**TASK TO CARRY OUT**
Could you transcribe every record below exactly, leaving out the pictures?

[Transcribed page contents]

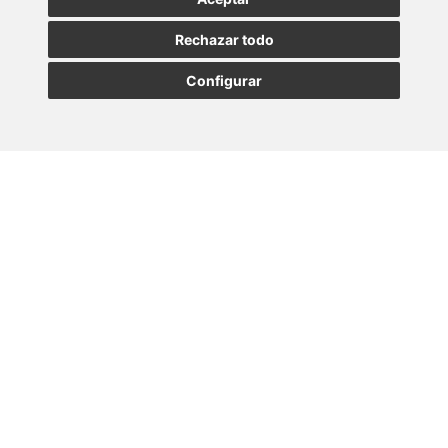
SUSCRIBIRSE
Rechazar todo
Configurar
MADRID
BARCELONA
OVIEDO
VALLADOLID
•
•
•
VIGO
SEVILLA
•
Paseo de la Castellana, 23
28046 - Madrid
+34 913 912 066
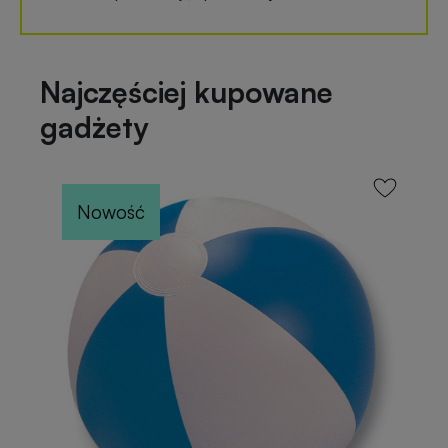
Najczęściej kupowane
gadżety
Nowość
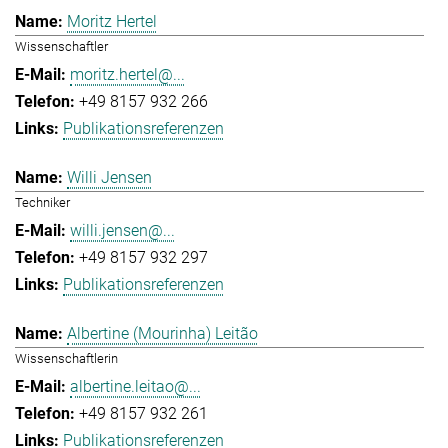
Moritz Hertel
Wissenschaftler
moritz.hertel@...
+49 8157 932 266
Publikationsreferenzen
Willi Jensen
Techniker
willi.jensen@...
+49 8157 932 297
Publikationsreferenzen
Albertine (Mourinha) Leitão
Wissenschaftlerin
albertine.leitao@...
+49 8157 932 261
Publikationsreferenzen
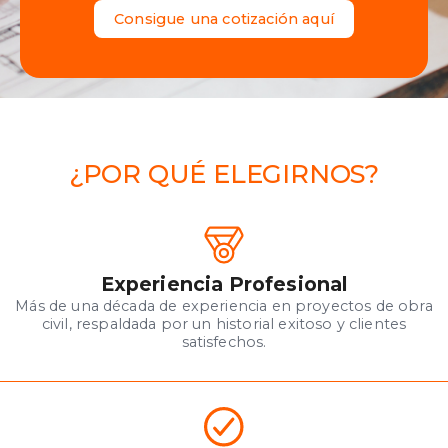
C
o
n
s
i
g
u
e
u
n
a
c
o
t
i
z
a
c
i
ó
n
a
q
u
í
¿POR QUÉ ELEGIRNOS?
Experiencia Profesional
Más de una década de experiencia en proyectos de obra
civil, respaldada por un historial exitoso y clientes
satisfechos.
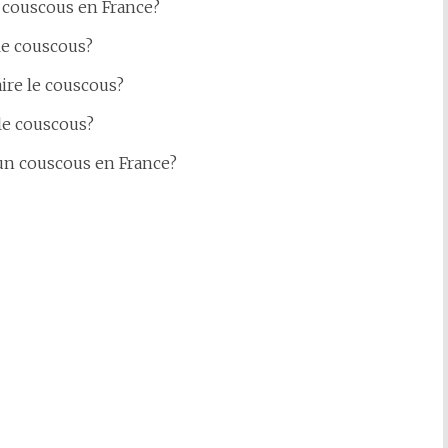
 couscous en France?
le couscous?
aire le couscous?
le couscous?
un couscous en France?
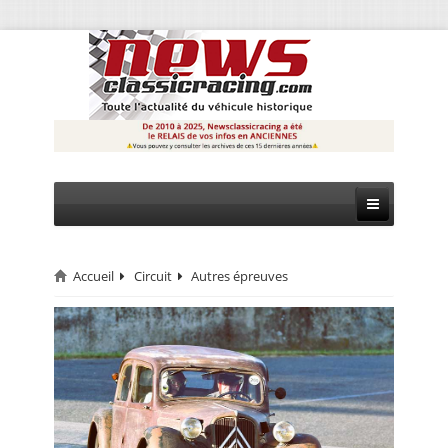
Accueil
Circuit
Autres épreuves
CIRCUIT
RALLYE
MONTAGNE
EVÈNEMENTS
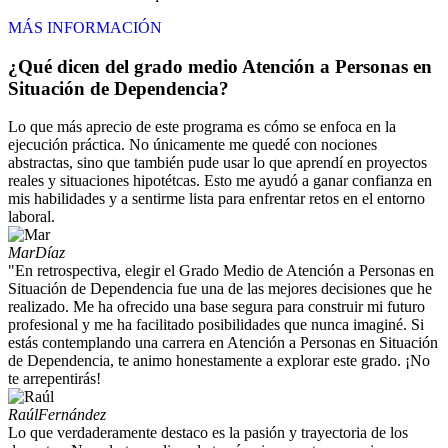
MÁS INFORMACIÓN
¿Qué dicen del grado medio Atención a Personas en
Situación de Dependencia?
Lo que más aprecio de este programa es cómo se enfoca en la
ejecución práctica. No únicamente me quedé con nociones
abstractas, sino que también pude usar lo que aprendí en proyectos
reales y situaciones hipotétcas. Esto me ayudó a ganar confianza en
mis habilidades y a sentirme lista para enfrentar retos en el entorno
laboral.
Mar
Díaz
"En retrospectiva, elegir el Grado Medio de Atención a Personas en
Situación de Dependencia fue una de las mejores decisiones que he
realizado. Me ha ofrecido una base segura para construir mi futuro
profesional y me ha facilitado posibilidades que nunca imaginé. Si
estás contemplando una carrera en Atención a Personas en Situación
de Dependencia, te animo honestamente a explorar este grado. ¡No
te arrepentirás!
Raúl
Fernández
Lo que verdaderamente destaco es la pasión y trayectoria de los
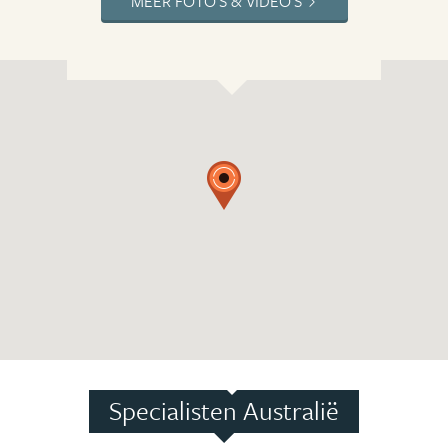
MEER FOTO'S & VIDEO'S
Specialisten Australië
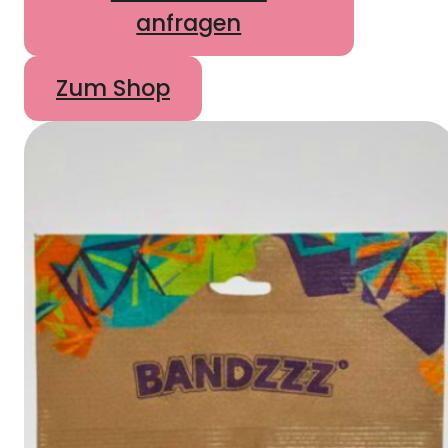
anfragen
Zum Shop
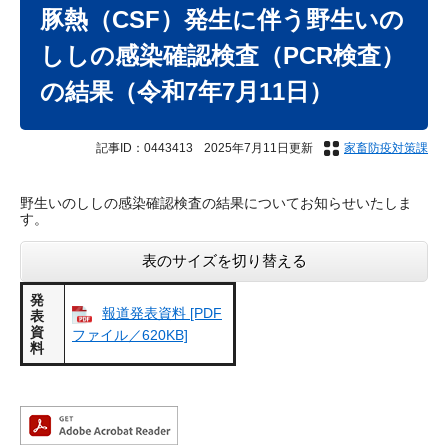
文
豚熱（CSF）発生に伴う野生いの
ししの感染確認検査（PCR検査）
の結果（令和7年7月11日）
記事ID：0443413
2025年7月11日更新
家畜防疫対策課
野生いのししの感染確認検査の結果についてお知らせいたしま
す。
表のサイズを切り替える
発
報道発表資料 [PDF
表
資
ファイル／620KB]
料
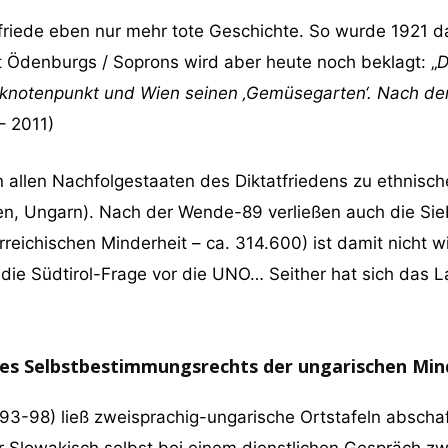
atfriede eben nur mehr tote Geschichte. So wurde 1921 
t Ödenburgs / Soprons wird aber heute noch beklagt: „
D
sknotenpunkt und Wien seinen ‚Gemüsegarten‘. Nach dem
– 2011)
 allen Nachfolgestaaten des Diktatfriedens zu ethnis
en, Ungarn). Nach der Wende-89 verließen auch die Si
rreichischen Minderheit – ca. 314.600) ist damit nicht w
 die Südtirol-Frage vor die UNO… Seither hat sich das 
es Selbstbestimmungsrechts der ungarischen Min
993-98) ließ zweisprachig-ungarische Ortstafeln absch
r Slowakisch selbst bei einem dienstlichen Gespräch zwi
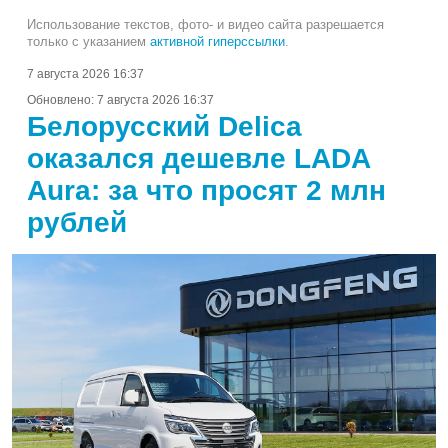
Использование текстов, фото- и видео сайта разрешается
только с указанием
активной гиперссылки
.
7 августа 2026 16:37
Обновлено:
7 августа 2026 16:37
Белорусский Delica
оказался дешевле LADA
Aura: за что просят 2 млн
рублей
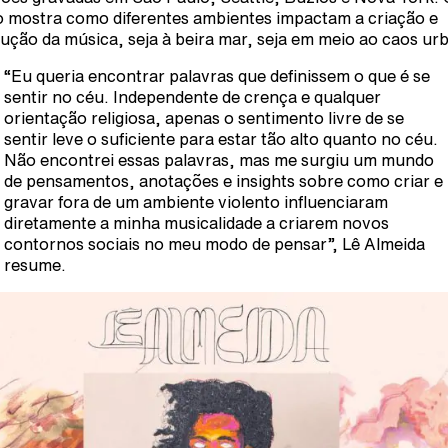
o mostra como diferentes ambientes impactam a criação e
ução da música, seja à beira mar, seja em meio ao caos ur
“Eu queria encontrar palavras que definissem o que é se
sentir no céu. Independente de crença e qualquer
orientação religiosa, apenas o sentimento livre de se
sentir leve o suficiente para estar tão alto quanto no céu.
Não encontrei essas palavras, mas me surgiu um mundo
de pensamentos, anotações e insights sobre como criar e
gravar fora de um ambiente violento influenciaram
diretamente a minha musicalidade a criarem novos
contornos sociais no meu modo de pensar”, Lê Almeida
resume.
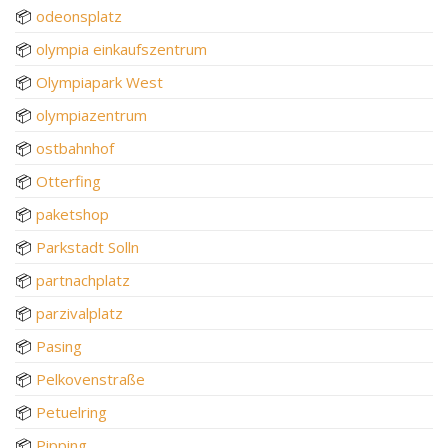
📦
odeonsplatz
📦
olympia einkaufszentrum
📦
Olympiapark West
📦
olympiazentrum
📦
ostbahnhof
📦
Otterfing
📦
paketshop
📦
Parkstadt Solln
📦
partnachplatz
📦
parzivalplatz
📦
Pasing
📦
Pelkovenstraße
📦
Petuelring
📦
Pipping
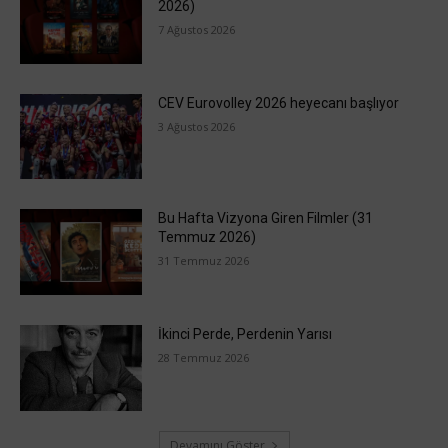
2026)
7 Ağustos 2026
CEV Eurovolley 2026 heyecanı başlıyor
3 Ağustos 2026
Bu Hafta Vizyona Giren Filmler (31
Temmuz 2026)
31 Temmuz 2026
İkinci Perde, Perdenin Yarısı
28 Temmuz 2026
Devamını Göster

**YOUR SOLUTION**
SUSCRIBIRSE
Rechazar todo
Configurar
MADRID
BARCELONA
OVIEDO
VALLADOLID
•
•
•
VIGO
SEVILLA
•
Paseo de la Castellana, 23
28046 - Madrid
+34 913 912 066
Najczęściej kupowane
gadżety
Nowość
Moritz Hertel
Wissenschaftler
moritz.hertel@...
+49 8157 932 266
Publikationsreferenzen
Willi Jensen
Techniker
willi.jensen@...
+49 8157 932 297
Publikationsreferenzen
Albertine (Mourinha) Leitão
Wissenschaftlerin
albertine.leitao@...
+49 8157 932 261
Publikationsreferenzen
C
o
n
s
i
g
u
e
u
n
a
c
o
t
i
z
a
c
i
ó
n
a
q
u
í
¿POR QUÉ ELEGIRNOS?
Experiencia Profesional
Más de una década de experiencia en proyectos de obra
civil, respaldada por un historial exitoso y clientes
satisfechos.
 couscous en France?
le couscous?
aire le couscous?
le couscous?
un couscous en France?
Accueil
Circuit
Autres épreuves
CIRCUIT
RALLYE
MONTAGNE
EVÈNEMENTS
MÁS INFORMACIÓN
¿Qué dicen del grado medio Atención a Personas en
Situación de Dependencia?
Lo que más aprecio de este programa es cómo se enfoca en la
ejecución práctica. No únicamente me quedé con nociones
abstractas, sino que también pude usar lo que aprendí en proyectos
reales y situaciones hipotétcas. Esto me ayudó a ganar confianza en
mis habilidades y a sentirme lista para enfrentar retos en el entorno
laboral.
Mar
Díaz
"En retrospectiva, elegir el Grado Medio de Atención a Personas en
Situación de Dependencia fue una de las mejores decisiones que he
realizado. Me ha ofrecido una base segura para construir mi futuro
profesional y me ha facilitado posibilidades que nunca imaginé. Si
estás contemplando una carrera en Atención a Personas en Situación
de Dependencia, te animo honestamente a explorar este grado. ¡No
te arrepentirás!
Raúl
Fernández
Lo que verdaderamente destaco es la pasión y trayectoria de los
MEER FOTO'S & VIDEO'S
Specialisten Australië
anfragen
Zum Shop
文
豚熱（CSF）発生に伴う野生いの
ししの感染確認検査（PCR検査）
の結果（令和7年7月11日）
記事ID：0443413
2025年7月11日更新
家畜防疫対策課
野生いのししの感染確認検査の結果についてお知らせいたしま
す。
表のサイズを切り替える
発
報道発表資料 [PDF
表
資
ファイル／620KB]
料
atfriede eben nur mehr tote Geschichte. So wurde 1921 
t Ödenburgs / Soprons wird aber heute noch beklagt: „
D
sknotenpunkt und Wien seinen ‚Gemüsegarten‘. Nach dem
– 2011)
 allen Nachfolgestaaten des Diktatfriedens zu ethnis
en, Ungarn). Nach der Wende-89 verließen auch die Si
rreichischen Minderheit – ca. 314.600) ist damit nicht w
 die Südtirol-Frage vor die UNO… Seither hat sich das 
es Selbstbestimmungsrechts der ungarischen Min
993-98) ließ zweisprachig-ungarische Ortstafeln absch
r Slowakisch selbst bei einem dienstlichen Gespräch zwi
Использование текстов, фото- и видео сайта разрешается
только с указанием
активной гиперссылки
.
7 августа 2026 16:37
Обновлено:
7 августа 2026 16:37
Белорусский Delica
оказался дешевле LADA
Aura: за что просят 2 млн
рублей
o mostra como diferentes ambientes impactam a criação e
ução da música, seja à beira mar, seja em meio ao caos ur
“Eu queria encontrar palavras que definissem o que é se
sentir no céu. Independente de crença e qualquer
orientação religiosa, apenas o sentimento livre de se
sentir leve o suficiente para estar tão alto quanto no céu.
Não encontrei essas palavras, mas me surgiu um mundo
de pensamentos, anotações e insights sobre como criar e
gravar fora de um ambiente violento influenciaram
diretamente a minha musicalidade a criarem novos
contornos sociais no meu modo de pensar”, Lê Almeida
resume.
📦
odeonsplatz
📦
olympia einkaufszentrum
📦
Olympiapark West
📦
olympiazentrum
📦
ostbahnhof
📦
Otterfing
📦
paketshop
📦
Parkstadt Solln
📦
partnachplatz
📦
parzivalplatz
📦
Pasing
📦
Pelkovenstraße
📦
Petuelring
📦
Pipping
2026)
7 Ağustos 2026
CEV Eurovolley 2026 heyecanı başlıyor
3 Ağustos 2026
Bu Hafta Vizyona Giren Filmler (31
Temmuz 2026)
31 Temmuz 2026
İkinci Perde, Perdenin Yarısı
28 Temmuz 2026
Devamını Göster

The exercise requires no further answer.